Can you rewrite the thread about the 98 200SX SE, starting at "## Flounder (Sep" and ending at "(Dec 21, 2002)", with "VVL" swapped for "variable valve lift"?

#### [Reading text]
........
# My 98 200SX SE



## 200SXSE (Jun 22, 2002)

I found a few old pics of my car. Got a new one too. 

Old ones.

































New one.


----------



## wes (Apr 30, 2002)

Cool to see the VE swap. Where in WI are you?


----------



## 200SXSE (Jun 22, 2002)

Madison.


----------



## Gimp (Jun 9, 2002)

Well, that's TWO black se's from wisconsin I need to avoid now!


----------



## NotAnotherHonda (Aug 7, 2003)

i saw your car on sr20 forum...looks nice. great job


----------



## 200SXSE (Jun 22, 2002)

I'll post up some new pics when the wheels go on this week.


----------



## NotAnotherHonda (Aug 7, 2003)

keep the wheels sleeper style though!


----------



## 200SXSE (Jun 22, 2002)

NotAnotherHonda said:


> keep the wheels sleeper style though!


Well..they are only 15s that Im getting. Im still keeping the ones that are in the pics for winter tires though.


----------



## Flounder (Sep 4, 2003)

I met him at the meet today and drove his car. It's really sweet, but VVL isn't hooked up yet.


----------



## cleanb14 (Dec 21, 2002)

that is one clean ass VE


----------



## 200SXSE (Jun 22, 2002)

Thanks everyone, whenever I find my camera, I'll be posting up some new pics.


----------



## NotAnotherHonda (Aug 7, 2003)

just go with some se-r wheels...they are still 205 width


----------



## 200SXSE (Jun 22, 2002)

New pic.


----------



## NotAnotherHonda (Aug 7, 2003)

geez....very impressed


----------



## Radioaktiv (Feb 12, 2004)

mmmm ve


----------
........
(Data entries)
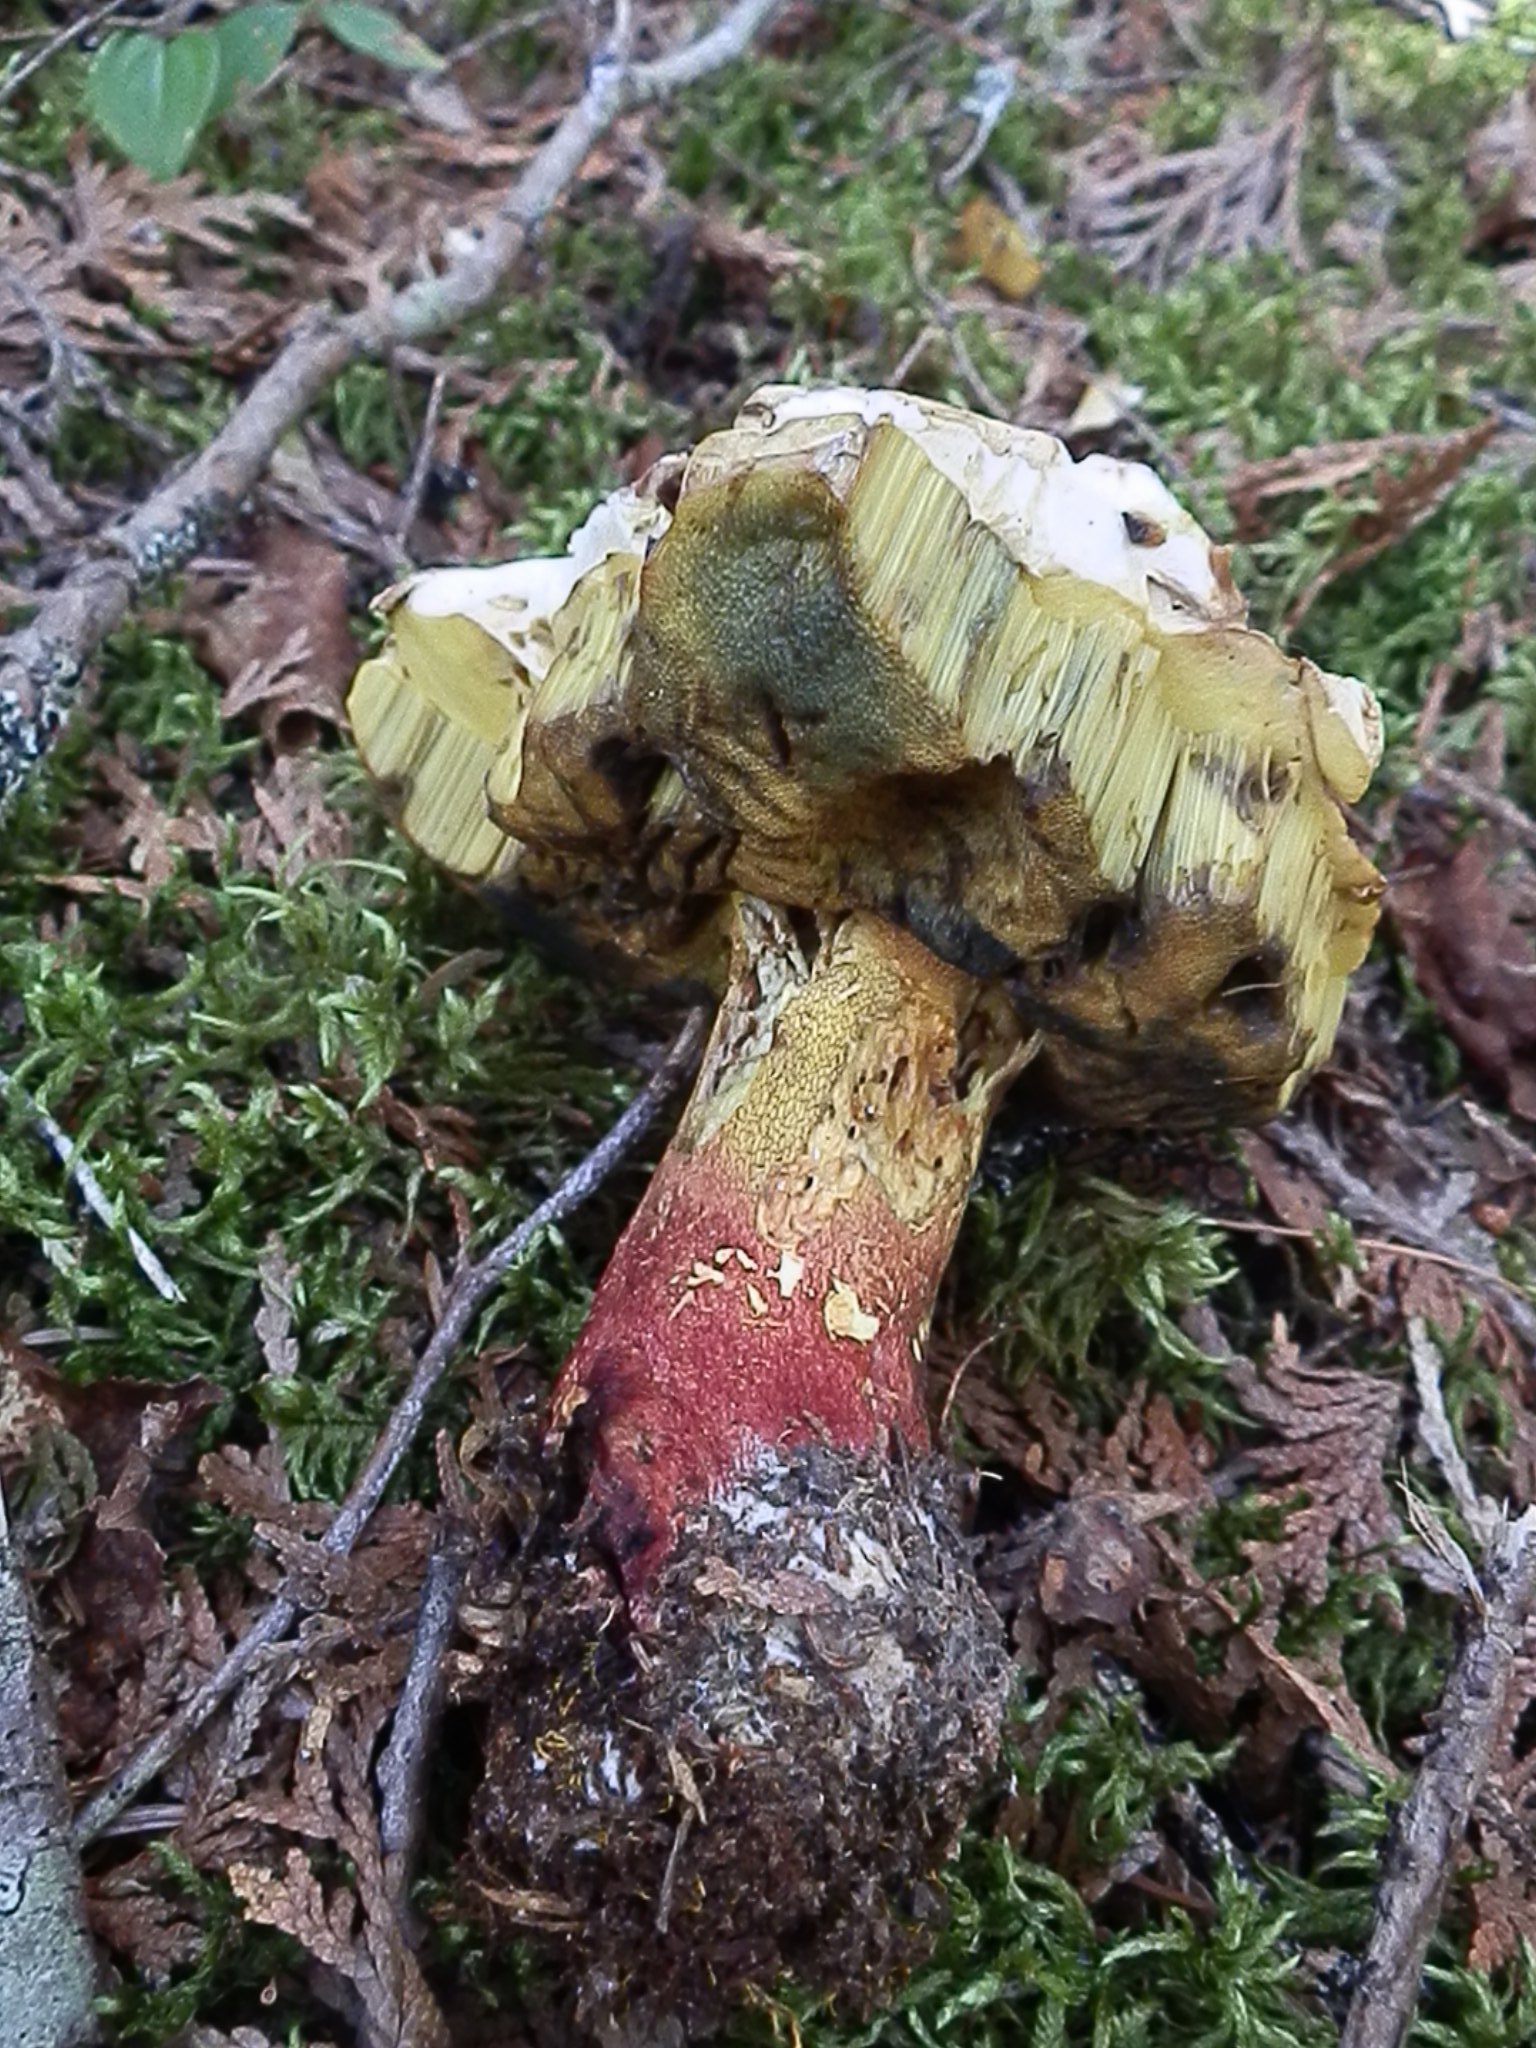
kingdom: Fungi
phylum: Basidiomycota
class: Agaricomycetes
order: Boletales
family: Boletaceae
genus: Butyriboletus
........
#### [Result for this exercise]
## Flounder (Sep 4, 2003)

I met him at the meet today and drove his car. It's really sweet, but variable valve lift isn't hooked up yet.


----------



## cleanb14 (Dec 21, 2002)